Manohla Dargis's favorable review of this movie in The New York Times--one of those amorphous kudos--was, in my opinion, undeserved. She wrote: "The film can be described as a character study or a fictionalized slice of terribly real life. Mostly, though, it is an inquiry into the mysteries of other people."

While not a terrible picture, this is certainly not a first-rate movie. The narrative consists of several stories and subplots, and the main characters in each are linked to one another. Those subplots, however, are not fleshed out in the style of Robert Altman's film "Short Cuts."

The main character in The Girl on the Train is Jeanne (Emilie Dequenne), who is unemployed and lives with her mother, Louise (Catherine Deneuve). On one of her skating jaunts, Jeanne meets the charming but threatening Franck (Nicolas Duvauchelle), and is smitten by him. We learn that Franck, who is covered with tattoos, has been in prison.

Although Jeanne has few secretarial skills, she applies for an office position with a well-regarded lawyer, Samuel Bleistein (Michel Blanc), and his office manager, Judith (Ronit Elkabetz). Years ago, Samuel was in love with Jeanne's mother, Louise, before she married her now-deceased husband who was a close friend of Bleistein. Bleistein's son, Alex (Mathieu Demy), is divorced from Judith. Their son, Nathan (Jeremy Quaegebeur), is about to be bar mitzvahed.

Later in the movie, Jeanne, who is not Jewish, tells the police that she was attacked by Muslims (North Africans) on a train who tore off her clothes and daubed swastikas into her flesh. That incident was investigated and proven false, and in the movie we see Jeanne inflict the wounds on herself.

Manohla Dargis lovingly described this mishmash.
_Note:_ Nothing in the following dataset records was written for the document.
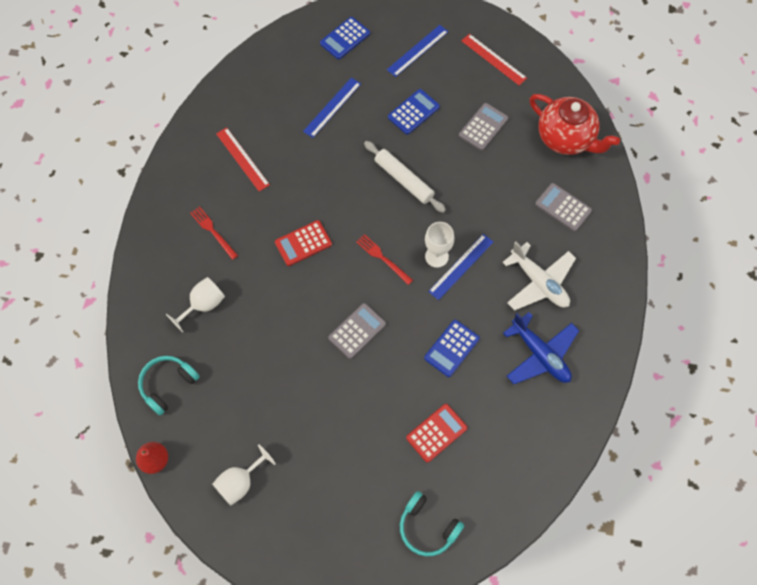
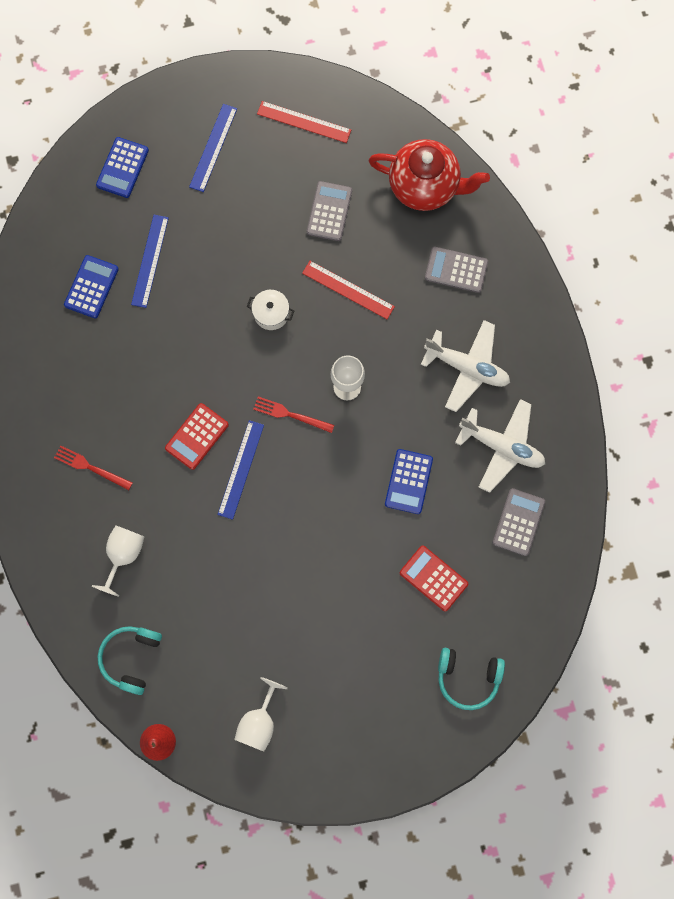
camera: 25 degrees left, 10 degrees up
red ruler [216,127,270,192] -> red ruler moved to [302,261,395,319]
grey calculator [328,303,386,359] -> grey calculator moved to [492,488,545,556]
white rolling pin [364,141,446,213] -> white pot [247,290,294,330]
blue calculator [388,89,440,135] -> blue calculator moved to [64,255,119,318]
red calculator [406,404,468,463] -> red calculator turned 75 degrees counterclockwise [400,545,468,612]
blue ruler [428,234,493,300] -> blue ruler moved to [217,420,264,520]
blue plane [503,312,579,384] -> white plane [455,399,545,493]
Of its director, Andre Techine, she wrote: "He likes to linger in the spaces in between. Some of this lingering might be mistaken for narrative slackness--he repeatedly shows Jeanne rollerblading to nowhere--but these in-between moments seem as revealing as what the characters say, sometimes more so. Mr. Techine isn't pretending that he understands what people do. But by showing us what they do, the flowers they pick and the people they love, he makes us notice them more intently."

Baloney. The movie is made up of unfulfilled possibilities. Some of the scenes are interesting, but a film with a solid story it is not. (In French and Hebrew, with English subtitles.)

I saw the film at City Cinemas 1-2-3 on Third Avenue at 60th Street.

HS said: "This movie makes sense if it is a reasonable recounting of the contrived anti-Semitic incident. We don't know. If not, it is simply an entertaining slice of life picture, well photographed and acted, a plot totally unlikely to have occurred, but so what? The title is irrelevant to the plot; there are periodic shots of speeding railways cars, which I took as Freudian. 'Murder on the Orient Express,' this film is definitely not. But it is one movie that presents Jews in a favorable light, (best bar mitzvah scene since "Sunday Bloody Sunday") and we should be thankful for that."